Still, Sam Vimes does not trust him; Sam Vimes is always wary of him, and always acts to keep him in check. Sam Vimes, at one point, arrests him, because no one should be above the law. In this book, Night Watch, when the leaders of the city are entirely powerful, Sam Vimes (under the name John Keel) leads a revolution: moving the barriacades, bit by bit, so that, daily, more of the city is under control of the law, and less and less is under the control of whim and tyranny.

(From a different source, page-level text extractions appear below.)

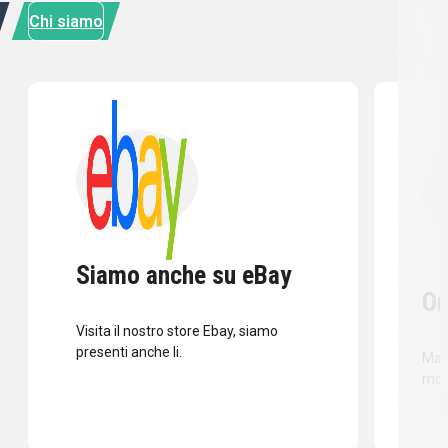
Chi siamo
Siamo anche su eBay
Or
Visita il nostro store Ebay, siamo
presenti anche li.
Mass
mod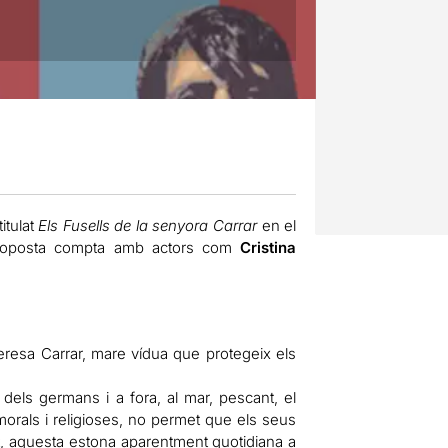
titulat
Els Fusells de la senyora Carrar
en el
proposta compta amb actors com
Cristina
eresa Carrar, mare vídua que protegeix els
els germans i a fora, al mar, pescant, el
orals i religioses, no permet que els seus
nit, aquesta estona aparentment quotidiana a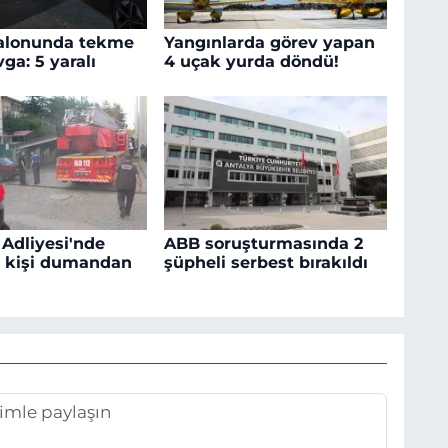
alonunda tekme
Yangınlarda görev yapan
ga: 5 yaralı
4 uçak yurda döndü!
Adliyesi'nde
ABB soruşturmasında 2
2 kişi dumandan
şüpheli serbest bırakıldı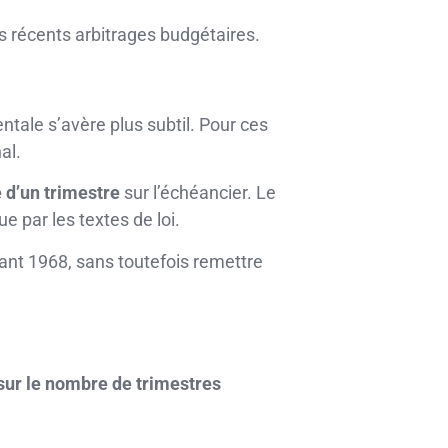
s récents arbitrages budgétaires.
tale s’avère plus subtil. Pour ces
al.
 d’un trimestre
sur l’échéancier. Le
 par les textes de loi.
ant 1968, sans toutefois remettre
sur le nombre de trimestres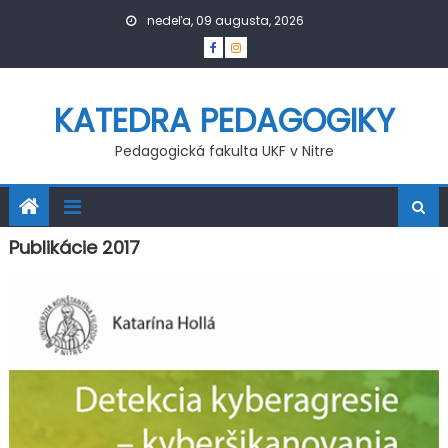
Skip
nedeľa, 09 augusta, 2026
to
content
KATEDRA PEDAGOGIKY
Pedagogická fakulta UKF v Nitre
Publikácie 2017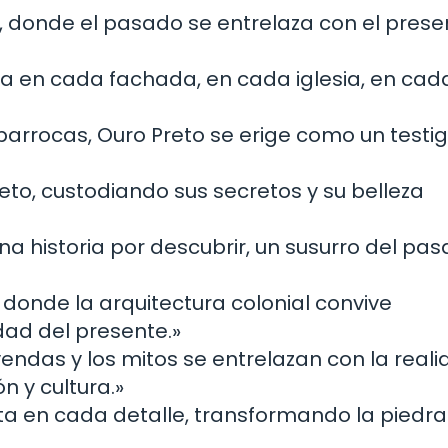
il, donde el pasado se entrelaza con el pres
pira en cada fachada, en cada iglesia, en cad
arrocas, Ouro Preto se erige como un testig
to, custodiando sus secretos y su belleza
na historia por descubrir, un susurro del pa
 donde la arquitectura colonial convive
ad del presente.»
eyendas y los mitos se entrelazan con la reali
n y cultura.»
sta en cada detalle, transformando la piedra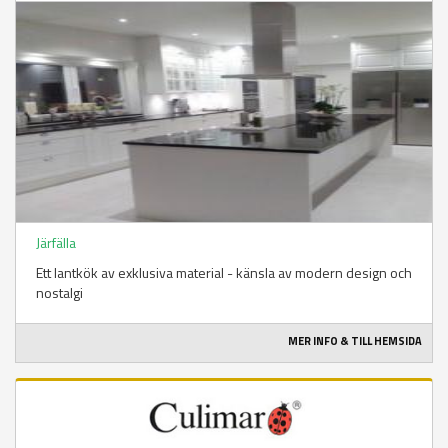
Järfälla
Ett lantkök av exklusiva material - känsla av modern design och
nostalgi
MER INFO & TILL HEMSIDA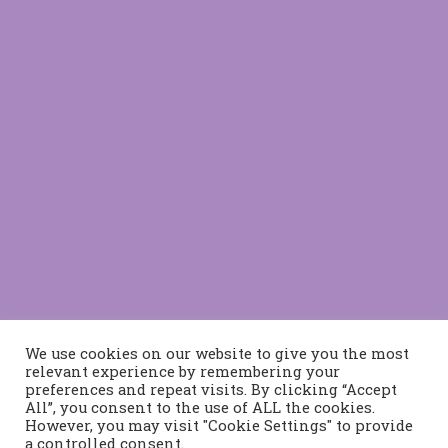
We use cookies on our website to give you the most
relevant experience by remembering your
preferences and repeat visits. By clicking “Accept
All”, you consent to the use of ALL the cookies.
However, you may visit "Cookie Settings" to provide
a controlled consent.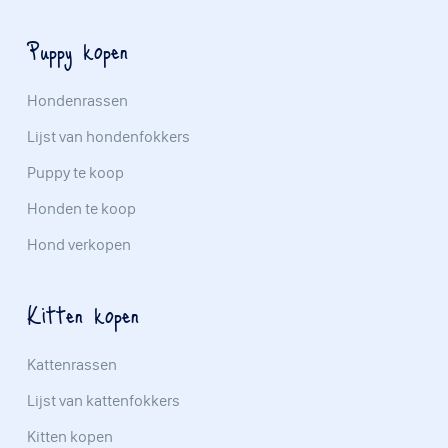
Puppy kopen
Hondenrassen
Lijst van hondenfokkers
Puppy te koop
Honden te koop
Hond verkopen
Kitten kopen
Kattenrassen
Lijst van kattenfokkers
Kitten kopen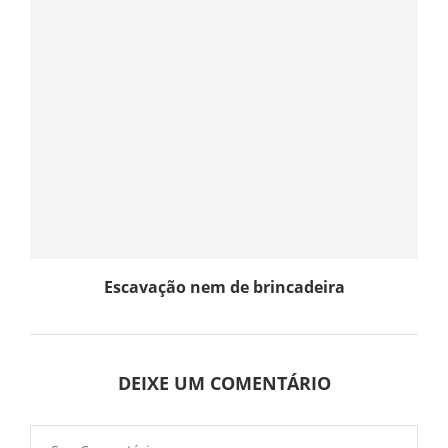
Escavação nem de brincadeira
DEIXE UM COMENTÁRIO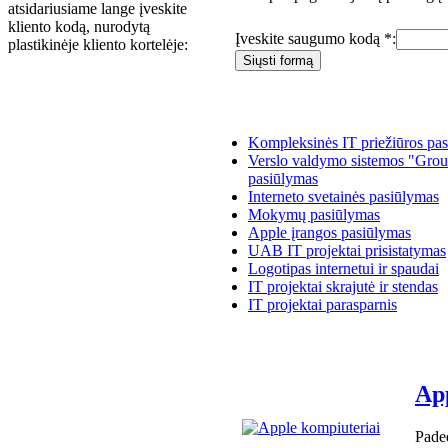
atsidariusiame lange įveskite
kliento kodą, nurodytą
Įveskite saugumo kodą *:
plastikinėje kliento kortelėje:
Kompleksinės IT priežiūros pa
Verslo valdymo sistemos "Grou
pasiūlymas
Interneto svetainės pasiūlymas
Mokymų pasiūlymas
Apple įrangos pasiūlymas
UAB IT projektai prisistatymas
Logotipas internetui ir spaudai
IT projektai skrajutė ir stendas
IT projektai parasparnis
App
Pade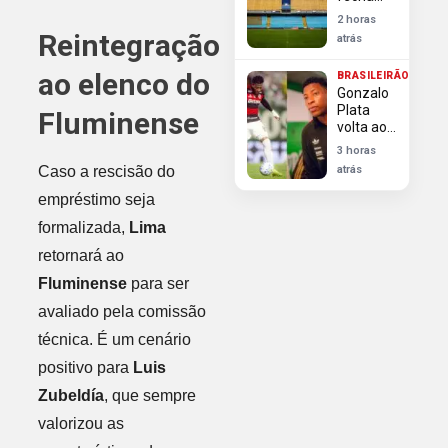
Libertadores
com
2 horas
Enner
Reintegração
atrás
Valencia
ex-Inter
ao elenco do
BRASILEIRÃO
para
Gonzalo
substituir
Plata
Fluminense
Cavani
volta ao
Flamengo
3 horas
para
Caso a rescisão do
atrás
defender
liderança
empréstimo seja
no
formalizada,
Lima
ranking
de
retornará ao
dribles
contra
Fluminense
para ser
Vitória
avaliado pela comissão
técnica. É um cenário
positivo para
Luis
Zubeldía
, que sempre
valorizou as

Niven and Pournelle's worldview, it came to me, as I was lying sleepless last night -- that is exactly what they want. When you want the government to be under the control of some powerful man who you are forced to trust to be benevolent and good, what you are trusting in is whim and tyranny. Sam Vimes/Terry Pratchett's worldview -- where we do not trust, but hedge the rulers around with laws and rules, and then, warily, warily, keep the rulers at heel with those laws and rules -- that worldview puts the government under our control. Perhaps it means the government is less able to act; it also means the government is less able to put its boot on our throats.

I suppose it all depends on what you want from a government: death to the rebels, or people who are free to quarrel in the streets if they damn well feel like it.